After the Dutch fixture, won handsomely by Belgium, Ireland lie in eighth place in the 10-team European elite division but have rounds ‘in hand’ over most of the other countries.
A clearer picture of the standings comes from averaging each countries points take so far which would show Ireland as fifth-best performers with three outings left.
The Dublin contest is perhaps seen by the Irish sporting public in general as the only nations cup that matters, something of which riders and management are well aware.
At least this year team boss Rodrigo Pessoa will not have a major championship coming right after the Aga Khan like he did last year when he spared some of the best combinations at Dublin and used them to terrific effect to win European gold in Gothenburg.
This year there is a full month between Dublin and the World Championships in North Carolina and Pessoa will be able to play a stronger hand in his bid for a home triumph.
First though, he has to negotiate two other nations cup league rounds, in Falsterbo, Sweden, and at Hickstead, UK, and Ireland will also take in the Aachen festival, the annual German showpiece which is no longer part of the nations cup league but is still one of the world’s prestige fixtures.
Dublin is the last round of the league, and how Ireland get on in the intervening two qualifiers will determine what they need to do in their home event as far as the league is concerned.
The main goal is to finish in the top seven of the ten-team division. That ensures qualification for the annual Nations Cup Final which takes place after the World Championships.
It would also mean they keep their elite division 1 status for next season, which is important for a number of reasons, not least of which is the new development that next year’s nations cup series will come with a bonus of one Olympic team place.
Up to now these spots were won through the World Championshiips and the pre-Olympic European Championships, but next year that extra opening will be much sought-after by any team that has by then not secured a Tokyo slot.
The last thing any of the top flight countries want is to finish last in the league, which would mean relegation to a lower tier. That prospect was hovering over Germany before the latest Rotterdam round but Otto Becker’s team managed a runner-up finish in what was the last of their five qualifiers, which should be enough to keep them safe for another year.

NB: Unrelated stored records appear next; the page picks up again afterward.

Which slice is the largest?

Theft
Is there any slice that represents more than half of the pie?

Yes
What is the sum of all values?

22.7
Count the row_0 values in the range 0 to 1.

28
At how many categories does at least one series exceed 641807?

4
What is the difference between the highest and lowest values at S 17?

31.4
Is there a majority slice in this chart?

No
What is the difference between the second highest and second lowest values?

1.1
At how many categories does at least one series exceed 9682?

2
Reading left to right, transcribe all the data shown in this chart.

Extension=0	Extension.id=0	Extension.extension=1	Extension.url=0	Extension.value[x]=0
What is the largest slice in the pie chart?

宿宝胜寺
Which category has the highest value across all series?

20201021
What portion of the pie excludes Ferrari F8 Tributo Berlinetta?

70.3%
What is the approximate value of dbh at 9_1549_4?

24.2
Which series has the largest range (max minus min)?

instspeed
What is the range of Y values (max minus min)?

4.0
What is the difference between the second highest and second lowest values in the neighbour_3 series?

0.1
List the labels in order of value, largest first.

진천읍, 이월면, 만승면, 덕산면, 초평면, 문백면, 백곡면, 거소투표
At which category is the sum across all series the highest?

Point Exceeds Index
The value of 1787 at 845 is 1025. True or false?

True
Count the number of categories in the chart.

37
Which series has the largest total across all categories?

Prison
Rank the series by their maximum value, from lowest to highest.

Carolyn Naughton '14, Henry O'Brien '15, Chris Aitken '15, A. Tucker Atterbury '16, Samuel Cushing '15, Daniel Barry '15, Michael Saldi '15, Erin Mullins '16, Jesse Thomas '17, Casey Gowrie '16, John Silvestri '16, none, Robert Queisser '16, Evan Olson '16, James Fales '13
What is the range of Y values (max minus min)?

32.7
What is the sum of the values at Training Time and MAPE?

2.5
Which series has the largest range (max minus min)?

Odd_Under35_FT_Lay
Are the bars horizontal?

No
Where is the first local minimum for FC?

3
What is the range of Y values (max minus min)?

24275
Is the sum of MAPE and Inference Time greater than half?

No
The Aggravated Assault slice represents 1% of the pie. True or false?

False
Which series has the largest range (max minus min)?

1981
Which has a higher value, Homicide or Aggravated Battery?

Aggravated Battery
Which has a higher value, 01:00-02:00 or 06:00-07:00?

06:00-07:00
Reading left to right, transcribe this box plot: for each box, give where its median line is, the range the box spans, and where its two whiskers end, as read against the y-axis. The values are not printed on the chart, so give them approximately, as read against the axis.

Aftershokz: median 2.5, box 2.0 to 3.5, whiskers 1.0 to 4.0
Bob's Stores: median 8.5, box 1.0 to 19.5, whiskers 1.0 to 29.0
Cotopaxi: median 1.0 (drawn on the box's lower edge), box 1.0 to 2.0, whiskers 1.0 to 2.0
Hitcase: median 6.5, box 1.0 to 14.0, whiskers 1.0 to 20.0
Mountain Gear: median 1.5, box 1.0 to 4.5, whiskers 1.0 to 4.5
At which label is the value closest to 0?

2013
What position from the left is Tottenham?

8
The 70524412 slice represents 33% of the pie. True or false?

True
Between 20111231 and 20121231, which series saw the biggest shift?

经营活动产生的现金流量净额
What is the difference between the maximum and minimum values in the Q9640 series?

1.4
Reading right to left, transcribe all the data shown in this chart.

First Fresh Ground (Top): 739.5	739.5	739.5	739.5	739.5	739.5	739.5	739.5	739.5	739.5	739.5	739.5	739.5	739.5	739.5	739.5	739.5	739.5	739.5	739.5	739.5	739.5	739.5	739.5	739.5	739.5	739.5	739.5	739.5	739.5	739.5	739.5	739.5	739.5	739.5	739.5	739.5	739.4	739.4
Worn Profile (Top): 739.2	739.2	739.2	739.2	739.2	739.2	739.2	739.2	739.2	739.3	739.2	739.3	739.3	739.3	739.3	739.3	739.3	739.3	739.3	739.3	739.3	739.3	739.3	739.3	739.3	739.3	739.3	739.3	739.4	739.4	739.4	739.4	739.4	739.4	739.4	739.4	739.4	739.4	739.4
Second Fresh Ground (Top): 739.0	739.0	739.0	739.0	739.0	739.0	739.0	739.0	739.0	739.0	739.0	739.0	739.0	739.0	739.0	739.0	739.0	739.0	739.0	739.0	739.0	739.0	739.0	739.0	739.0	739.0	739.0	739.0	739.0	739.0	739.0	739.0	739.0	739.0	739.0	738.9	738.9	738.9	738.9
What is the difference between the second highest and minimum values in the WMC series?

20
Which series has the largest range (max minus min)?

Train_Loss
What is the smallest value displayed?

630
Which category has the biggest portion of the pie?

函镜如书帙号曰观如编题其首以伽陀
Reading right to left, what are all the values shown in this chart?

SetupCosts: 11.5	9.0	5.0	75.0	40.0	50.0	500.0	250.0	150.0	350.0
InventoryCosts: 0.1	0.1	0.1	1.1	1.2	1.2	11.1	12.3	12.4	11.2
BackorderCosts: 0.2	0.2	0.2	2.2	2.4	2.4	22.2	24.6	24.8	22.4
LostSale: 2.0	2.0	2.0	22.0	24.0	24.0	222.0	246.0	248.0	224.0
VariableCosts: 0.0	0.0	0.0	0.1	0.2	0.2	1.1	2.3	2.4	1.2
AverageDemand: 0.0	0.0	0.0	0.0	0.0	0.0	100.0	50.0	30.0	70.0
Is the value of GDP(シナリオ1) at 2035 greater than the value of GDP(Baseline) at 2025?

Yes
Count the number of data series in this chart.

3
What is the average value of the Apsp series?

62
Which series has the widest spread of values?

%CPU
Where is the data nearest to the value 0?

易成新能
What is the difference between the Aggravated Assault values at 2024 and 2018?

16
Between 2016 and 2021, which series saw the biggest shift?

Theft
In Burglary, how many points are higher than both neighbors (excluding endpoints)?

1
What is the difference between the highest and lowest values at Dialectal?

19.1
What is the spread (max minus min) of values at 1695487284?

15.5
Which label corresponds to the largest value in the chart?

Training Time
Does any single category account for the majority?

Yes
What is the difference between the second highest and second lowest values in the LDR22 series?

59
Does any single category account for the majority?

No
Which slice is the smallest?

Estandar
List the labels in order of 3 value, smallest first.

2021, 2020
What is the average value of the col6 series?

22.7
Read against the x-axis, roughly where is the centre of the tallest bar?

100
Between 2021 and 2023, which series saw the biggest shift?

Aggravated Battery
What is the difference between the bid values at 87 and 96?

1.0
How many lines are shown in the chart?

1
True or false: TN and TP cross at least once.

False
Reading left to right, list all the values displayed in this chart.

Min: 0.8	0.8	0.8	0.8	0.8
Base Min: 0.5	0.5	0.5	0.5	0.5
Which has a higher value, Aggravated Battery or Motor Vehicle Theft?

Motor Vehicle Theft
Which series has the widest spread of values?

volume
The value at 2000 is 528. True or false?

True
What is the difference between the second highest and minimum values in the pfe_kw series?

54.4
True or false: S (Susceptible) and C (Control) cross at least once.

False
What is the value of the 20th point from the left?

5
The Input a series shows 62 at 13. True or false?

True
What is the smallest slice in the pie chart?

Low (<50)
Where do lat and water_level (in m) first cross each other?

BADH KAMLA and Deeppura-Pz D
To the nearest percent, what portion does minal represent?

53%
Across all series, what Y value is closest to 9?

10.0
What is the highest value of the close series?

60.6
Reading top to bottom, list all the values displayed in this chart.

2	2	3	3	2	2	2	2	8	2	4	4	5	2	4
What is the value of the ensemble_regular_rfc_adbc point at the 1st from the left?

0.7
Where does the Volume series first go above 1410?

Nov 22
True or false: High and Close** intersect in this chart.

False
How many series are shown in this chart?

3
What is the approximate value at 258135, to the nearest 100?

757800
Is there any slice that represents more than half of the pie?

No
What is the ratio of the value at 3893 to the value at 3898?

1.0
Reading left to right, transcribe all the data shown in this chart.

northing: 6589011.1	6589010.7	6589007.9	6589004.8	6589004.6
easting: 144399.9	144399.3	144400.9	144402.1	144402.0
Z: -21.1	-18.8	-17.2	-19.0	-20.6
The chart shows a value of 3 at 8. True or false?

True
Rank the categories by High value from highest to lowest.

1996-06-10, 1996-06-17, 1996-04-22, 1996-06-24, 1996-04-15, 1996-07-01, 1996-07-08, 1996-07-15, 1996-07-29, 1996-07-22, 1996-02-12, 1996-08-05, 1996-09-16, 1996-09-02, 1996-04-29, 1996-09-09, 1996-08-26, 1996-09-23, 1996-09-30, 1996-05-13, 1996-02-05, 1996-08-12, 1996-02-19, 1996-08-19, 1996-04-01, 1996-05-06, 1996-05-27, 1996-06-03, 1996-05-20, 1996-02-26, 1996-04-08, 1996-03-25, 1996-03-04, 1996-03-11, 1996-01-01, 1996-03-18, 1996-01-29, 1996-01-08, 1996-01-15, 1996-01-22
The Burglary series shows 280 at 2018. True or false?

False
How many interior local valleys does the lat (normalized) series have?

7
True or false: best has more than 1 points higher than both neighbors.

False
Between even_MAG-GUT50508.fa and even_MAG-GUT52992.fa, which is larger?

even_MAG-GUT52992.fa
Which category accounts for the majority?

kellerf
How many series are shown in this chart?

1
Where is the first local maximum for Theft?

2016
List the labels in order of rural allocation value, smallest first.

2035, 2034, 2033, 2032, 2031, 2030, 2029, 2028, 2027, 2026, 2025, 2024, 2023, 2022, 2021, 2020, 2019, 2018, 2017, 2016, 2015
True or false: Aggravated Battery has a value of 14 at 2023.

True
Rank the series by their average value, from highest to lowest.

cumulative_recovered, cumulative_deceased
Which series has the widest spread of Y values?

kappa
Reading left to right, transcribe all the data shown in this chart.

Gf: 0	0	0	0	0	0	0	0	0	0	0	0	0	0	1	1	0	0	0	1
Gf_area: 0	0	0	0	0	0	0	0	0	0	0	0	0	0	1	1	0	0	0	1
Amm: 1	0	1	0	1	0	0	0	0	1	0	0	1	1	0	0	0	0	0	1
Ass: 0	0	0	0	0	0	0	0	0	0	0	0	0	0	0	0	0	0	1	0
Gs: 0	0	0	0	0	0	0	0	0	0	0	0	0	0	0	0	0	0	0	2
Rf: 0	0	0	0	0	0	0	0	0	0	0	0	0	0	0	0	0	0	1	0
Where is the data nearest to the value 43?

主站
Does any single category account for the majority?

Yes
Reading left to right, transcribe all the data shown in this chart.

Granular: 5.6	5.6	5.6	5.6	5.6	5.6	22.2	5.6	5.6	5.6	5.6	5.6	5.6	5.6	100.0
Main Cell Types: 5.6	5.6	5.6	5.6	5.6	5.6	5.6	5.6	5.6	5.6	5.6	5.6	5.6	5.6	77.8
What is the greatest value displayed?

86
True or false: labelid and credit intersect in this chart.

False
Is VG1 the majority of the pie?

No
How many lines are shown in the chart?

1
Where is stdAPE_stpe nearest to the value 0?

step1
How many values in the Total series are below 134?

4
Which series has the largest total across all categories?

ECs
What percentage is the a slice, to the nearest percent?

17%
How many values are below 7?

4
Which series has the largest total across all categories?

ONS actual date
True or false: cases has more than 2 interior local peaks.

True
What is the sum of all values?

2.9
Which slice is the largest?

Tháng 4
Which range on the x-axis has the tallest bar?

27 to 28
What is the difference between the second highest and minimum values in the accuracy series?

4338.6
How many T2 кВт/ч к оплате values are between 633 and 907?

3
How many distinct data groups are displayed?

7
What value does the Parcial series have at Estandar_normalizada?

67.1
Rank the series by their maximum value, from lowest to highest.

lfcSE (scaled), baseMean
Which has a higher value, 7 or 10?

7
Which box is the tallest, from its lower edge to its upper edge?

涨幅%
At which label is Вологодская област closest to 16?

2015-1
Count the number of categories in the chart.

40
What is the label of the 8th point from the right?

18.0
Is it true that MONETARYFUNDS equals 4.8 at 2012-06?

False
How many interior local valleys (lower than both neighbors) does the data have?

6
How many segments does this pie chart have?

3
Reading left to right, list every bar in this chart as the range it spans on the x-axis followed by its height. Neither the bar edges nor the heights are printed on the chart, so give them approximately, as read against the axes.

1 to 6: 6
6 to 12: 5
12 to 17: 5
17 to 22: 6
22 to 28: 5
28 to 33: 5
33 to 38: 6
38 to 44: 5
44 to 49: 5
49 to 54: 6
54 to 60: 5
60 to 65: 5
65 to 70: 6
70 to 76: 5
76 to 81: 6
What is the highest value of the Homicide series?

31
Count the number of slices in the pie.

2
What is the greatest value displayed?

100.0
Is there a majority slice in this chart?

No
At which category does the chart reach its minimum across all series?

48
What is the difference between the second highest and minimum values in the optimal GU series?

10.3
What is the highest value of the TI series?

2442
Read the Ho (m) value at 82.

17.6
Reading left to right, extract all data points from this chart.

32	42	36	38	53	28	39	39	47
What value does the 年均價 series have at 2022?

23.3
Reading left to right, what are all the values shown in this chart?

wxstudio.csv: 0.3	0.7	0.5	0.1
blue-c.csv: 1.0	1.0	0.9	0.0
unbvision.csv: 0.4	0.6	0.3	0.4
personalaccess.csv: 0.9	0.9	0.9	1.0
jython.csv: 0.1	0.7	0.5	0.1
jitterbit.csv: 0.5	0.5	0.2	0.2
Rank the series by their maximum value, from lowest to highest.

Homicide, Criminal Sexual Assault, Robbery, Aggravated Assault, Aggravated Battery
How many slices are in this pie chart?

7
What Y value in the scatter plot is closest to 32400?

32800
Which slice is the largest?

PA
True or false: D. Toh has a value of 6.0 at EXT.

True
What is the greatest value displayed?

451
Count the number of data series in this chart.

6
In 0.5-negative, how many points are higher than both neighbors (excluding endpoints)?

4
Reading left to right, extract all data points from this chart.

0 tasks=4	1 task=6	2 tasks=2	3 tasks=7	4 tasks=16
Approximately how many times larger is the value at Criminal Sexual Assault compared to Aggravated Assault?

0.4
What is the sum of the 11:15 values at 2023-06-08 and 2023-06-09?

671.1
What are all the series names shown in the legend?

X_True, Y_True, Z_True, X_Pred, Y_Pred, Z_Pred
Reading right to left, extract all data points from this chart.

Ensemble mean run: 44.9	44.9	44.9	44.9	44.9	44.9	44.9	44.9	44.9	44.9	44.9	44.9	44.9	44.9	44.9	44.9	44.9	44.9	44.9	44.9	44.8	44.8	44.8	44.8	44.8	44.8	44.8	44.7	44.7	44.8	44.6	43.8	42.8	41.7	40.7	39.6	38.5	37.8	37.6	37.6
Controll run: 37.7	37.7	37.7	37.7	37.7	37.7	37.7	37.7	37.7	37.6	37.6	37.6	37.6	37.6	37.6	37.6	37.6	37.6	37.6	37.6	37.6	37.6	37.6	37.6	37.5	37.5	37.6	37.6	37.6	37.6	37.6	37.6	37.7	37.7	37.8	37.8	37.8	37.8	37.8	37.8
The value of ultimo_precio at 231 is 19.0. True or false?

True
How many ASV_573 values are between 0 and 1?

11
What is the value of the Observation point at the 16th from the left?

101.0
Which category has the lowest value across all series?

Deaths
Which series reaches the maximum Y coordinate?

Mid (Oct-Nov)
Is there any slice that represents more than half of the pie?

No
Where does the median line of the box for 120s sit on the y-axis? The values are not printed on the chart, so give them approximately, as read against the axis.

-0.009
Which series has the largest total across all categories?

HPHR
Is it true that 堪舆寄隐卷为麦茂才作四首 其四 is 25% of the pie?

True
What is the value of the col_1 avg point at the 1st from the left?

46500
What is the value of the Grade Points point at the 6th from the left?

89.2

Ireland last won the Aga Khan in 2015 and the following year tied with Italy but lost out in a jump-off. USA won in 2017 and will be back to defend their title.
Ireland, France, Italy, Great Britain, Netherlands and Switzerland are the teams who will be competing for league points in Dublin, with the Italians and British probably needing big improvements based on their performances thus far.
Spain, who by then will have finished their fixtures (at Hickstead), are another struggling nation.
This weekend Monte Carlo welcomes the latest round of the Global Champions Tour, the ninth of the tour’s 15 rounds. Bertram Allen, Shane Breen, Michael Duffy, Michael G. Duffy, Denis Lynch and Mark McAuley are due at the Monaco location.
There is also a five-star affair at Knokke in Belgium, with Darragh Kenny and Shane Sweetnam representing Irish interest.
Liam O’Meara won the latest round of the national Grand Prix league at Charleville at the weekend riding Mr. Coolcaum, his second successive victory at the Cork venue.
The pairing now top the league table and the Tipperary rider also holds second place with Curraghgraigue Jack Take Flight.
“Hopefully we can get a few more points as the weeks go on and have a good result at the end of the league,” said O’Meara.